Activity:
Where "format" appears in a line of the entries below, that line should be copied.

[Data entries]
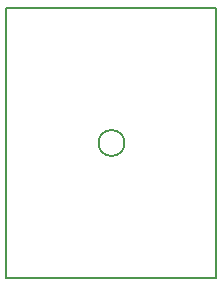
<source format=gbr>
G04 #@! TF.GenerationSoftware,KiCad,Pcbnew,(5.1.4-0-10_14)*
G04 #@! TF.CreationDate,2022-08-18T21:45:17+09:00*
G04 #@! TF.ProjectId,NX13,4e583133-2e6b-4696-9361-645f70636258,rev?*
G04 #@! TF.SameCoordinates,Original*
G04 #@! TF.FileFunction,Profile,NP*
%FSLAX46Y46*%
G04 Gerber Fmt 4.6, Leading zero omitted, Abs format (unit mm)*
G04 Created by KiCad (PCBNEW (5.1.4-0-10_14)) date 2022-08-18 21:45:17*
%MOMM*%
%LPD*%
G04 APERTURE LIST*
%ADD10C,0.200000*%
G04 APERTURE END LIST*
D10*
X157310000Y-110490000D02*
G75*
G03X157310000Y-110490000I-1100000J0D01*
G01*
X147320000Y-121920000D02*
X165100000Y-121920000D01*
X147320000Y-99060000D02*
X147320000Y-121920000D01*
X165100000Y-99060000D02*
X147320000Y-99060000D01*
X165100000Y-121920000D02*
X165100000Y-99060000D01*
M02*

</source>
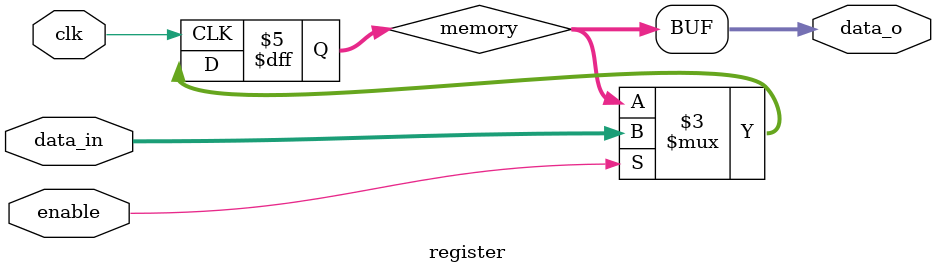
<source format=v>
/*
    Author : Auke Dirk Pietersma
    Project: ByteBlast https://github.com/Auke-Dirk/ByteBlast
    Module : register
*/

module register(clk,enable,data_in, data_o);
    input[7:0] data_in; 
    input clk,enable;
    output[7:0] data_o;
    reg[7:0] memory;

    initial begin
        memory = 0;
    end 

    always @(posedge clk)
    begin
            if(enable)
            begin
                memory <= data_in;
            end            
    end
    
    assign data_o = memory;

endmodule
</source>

Result for this exercise:
<source format=gbr>
G04 Gerber Fmt 4.6, Leading zero omitted, Abs format (unit mm)*
<source format=v>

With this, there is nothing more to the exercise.